Each record below is to be retyped exactly, with its pictures omitted.

START Excerpted records

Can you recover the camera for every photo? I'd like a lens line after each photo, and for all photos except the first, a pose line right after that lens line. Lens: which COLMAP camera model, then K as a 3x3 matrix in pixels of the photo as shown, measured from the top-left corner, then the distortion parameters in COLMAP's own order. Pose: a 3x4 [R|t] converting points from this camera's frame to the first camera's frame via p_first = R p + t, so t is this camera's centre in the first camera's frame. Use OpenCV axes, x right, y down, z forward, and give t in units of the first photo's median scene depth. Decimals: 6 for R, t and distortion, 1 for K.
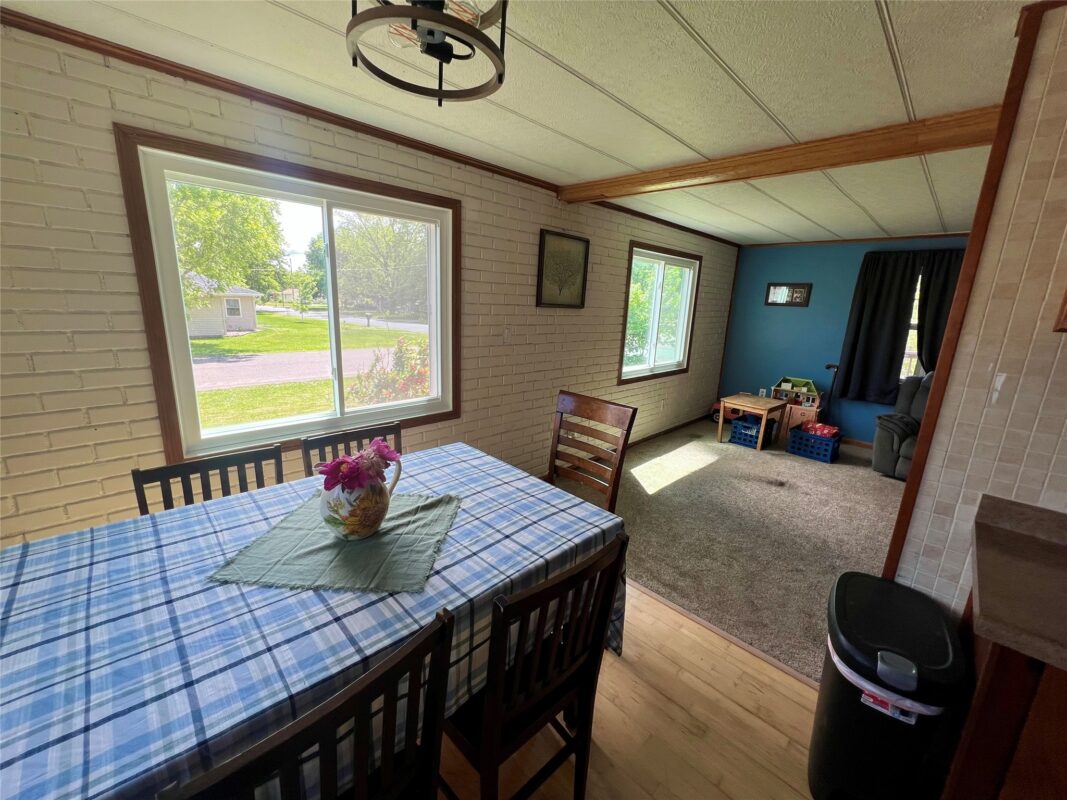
lens RADIAL K [[423.0, 0, 530.7], [0, 423.0, 397.0], [0, 0, 1]] dist [-0.002773, -0.000392]
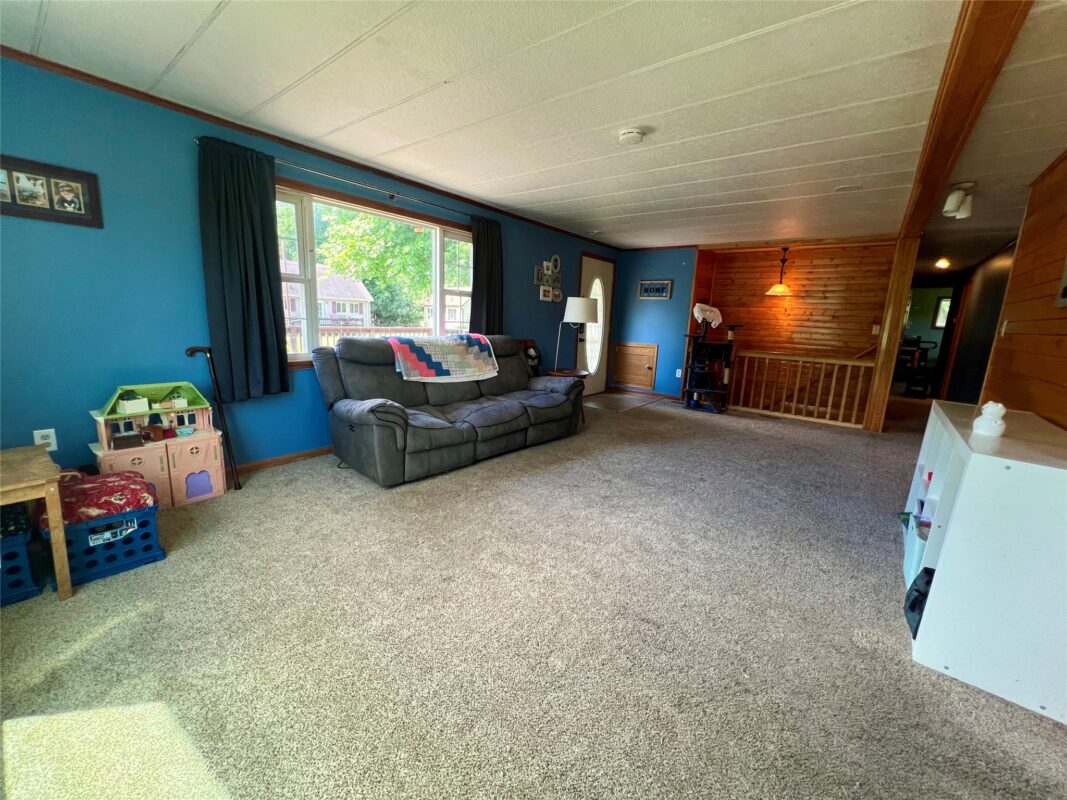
lens RADIAL K [[428.3, 0, 528.8], [0, 428.3, 397.1], [0, 0, 1]] dist [-0.000166, 0.000155]
pose [[-0.113383, -0.227269, 0.967209, 0.275928], [0.173830, 0.953934, 0.244527, -0.167592], [-0.978227, 0.195856, -0.068654, 1.417581]]
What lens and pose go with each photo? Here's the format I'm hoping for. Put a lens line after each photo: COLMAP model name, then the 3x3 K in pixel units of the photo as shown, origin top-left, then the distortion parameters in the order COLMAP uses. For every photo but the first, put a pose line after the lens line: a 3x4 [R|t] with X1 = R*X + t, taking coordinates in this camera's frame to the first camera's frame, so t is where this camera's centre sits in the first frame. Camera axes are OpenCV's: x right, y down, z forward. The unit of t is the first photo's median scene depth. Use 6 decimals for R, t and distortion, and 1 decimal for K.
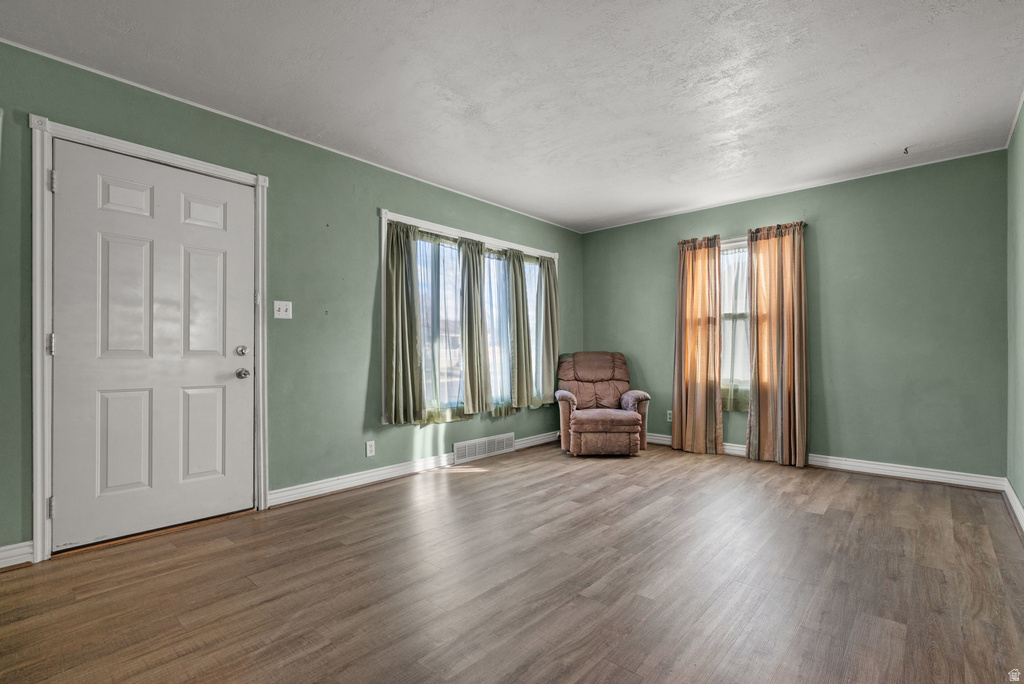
lens RADIAL K [[470.4, 0, 516.5], [0, 470.4, 351.6], [0, 0, 1]] dist [0.003214, -0.000422]
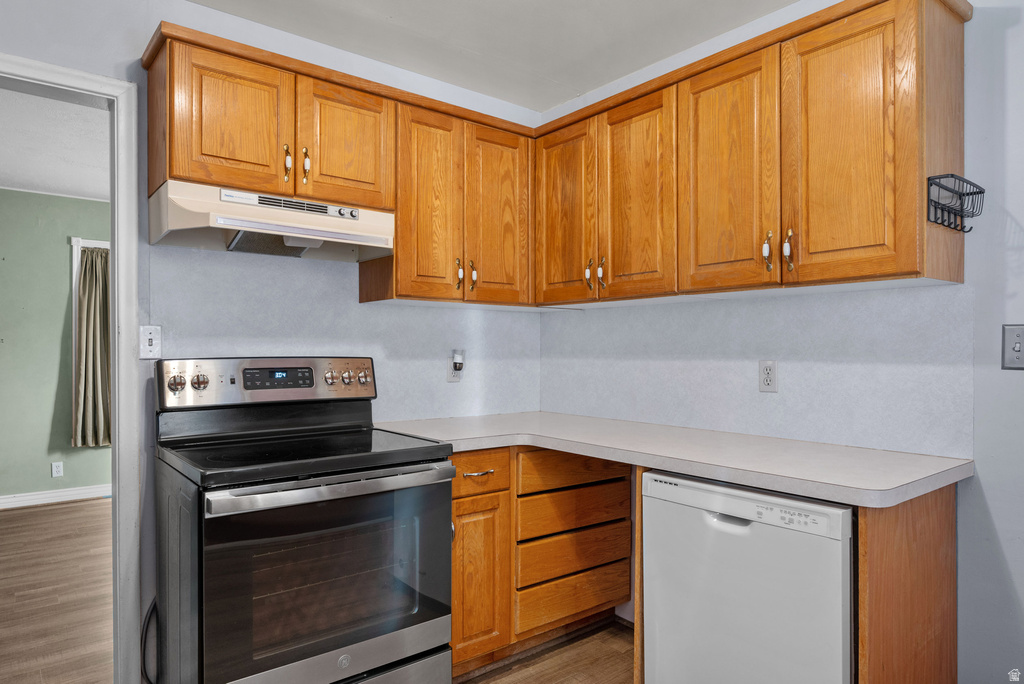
lens RADIAL K [[643.5, 0, 512.2], [0, 643.5, 345.9], [0, 0, 1]] dist [-0.000168, -0.001536]
pose [[0.985986, 0.003744, -0.166785, 0.979165], [-0.003141, 0.999988, 0.003879, -0.080538], [0.166797, -0.003301, 0.985986, -0.249858]]
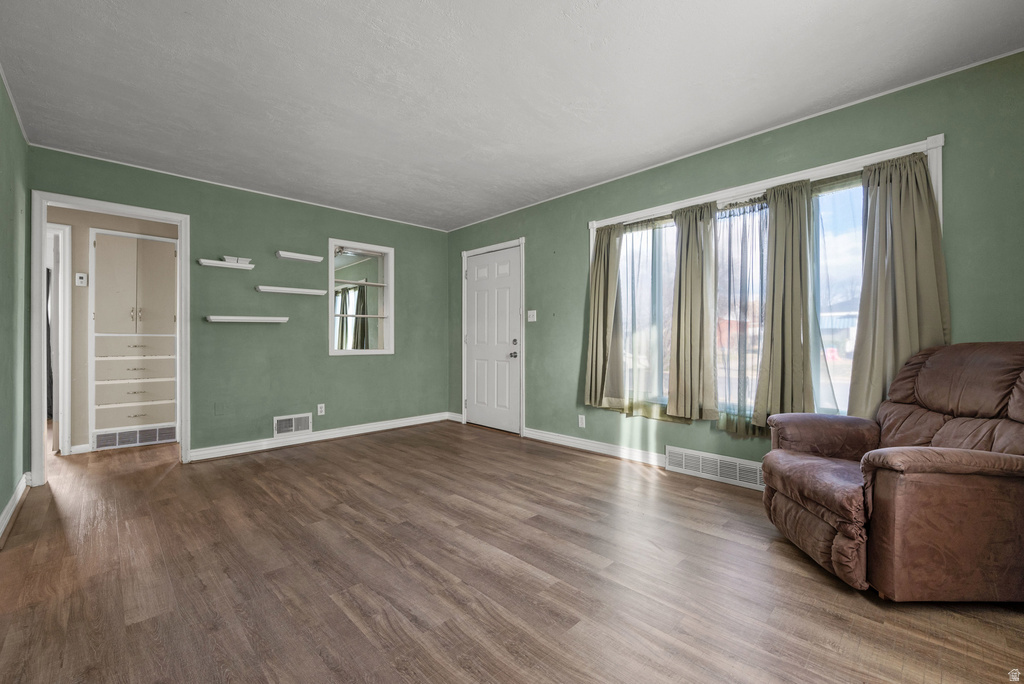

END Excerpted records

[Response area]:
Can you recover the camera for every photo? I'd like a lens line after each photo, and for all photos except the first, a pose line right after that lens line. Lens: which COLMAP camera model, then K as a 3x3 matrix in pixels of the photo as shown, measured from the top-left corner, then the distortion parameters in COLMAP's own order. Pose: a 3x4 [R|t] converting points from this camera's frame to the first camera's frame via p_first = R p + t, so t is this camera's centre in the first camera's frame. Use OpenCV axes, x right, y down, z forward, and give t in units of the first photo's median scene depth. Decimals: 6 for R, t and distortion, 1 for K.
lens RADIAL K [[423.0, 0, 530.7], [0, 423.0, 397.0], [0, 0, 1]] dist [-0.002773, -0.000392]
lens RADIAL K [[428.3, 0, 528.8], [0, 428.3, 397.1], [0, 0, 1]] dist [-0.000166, 0.000155]
pose [[-0.113383, -0.227269, 0.967209, 0.275928], [0.173830, 0.953934, 0.244527, -0.167592], [-0.978227, 0.195856, -0.068654, 1.417581]]
What lens and pose go with each photo? Here's the format I'm hoping for. Put a lens line after each photo: COLMAP model name, then the 3x3 K in pixel units of the photo as shown, origin top-left, then the distortion parameters in the order COLMAP uses. For every photo but the first, put a pose line after the lens line: a 3x4 [R|t] with X1 = R*X + t, taking coordinates in this camera's frame to the first camera's frame, so t is where this camera's centre sits in the first frame. Camera axes are OpenCV's: x right, y down, z forward. The unit of t is the first photo's median scene depth. Use 6 decimals for R, t and distortion, and 1 decimal for K.
lens RADIAL K [[470.4, 0, 516.5], [0, 470.4, 351.6], [0, 0, 1]] dist [0.003214, -0.000422]
lens RADIAL K [[643.5, 0, 512.2], [0, 643.5, 345.9], [0, 0, 1]] dist [-0.000168, -0.001536]
pose [[0.985986, 0.003744, -0.166785, 0.979165], [-0.003141, 0.999988, 0.003879, -0.080538], [0.166797, -0.003301, 0.985986, -0.249858]]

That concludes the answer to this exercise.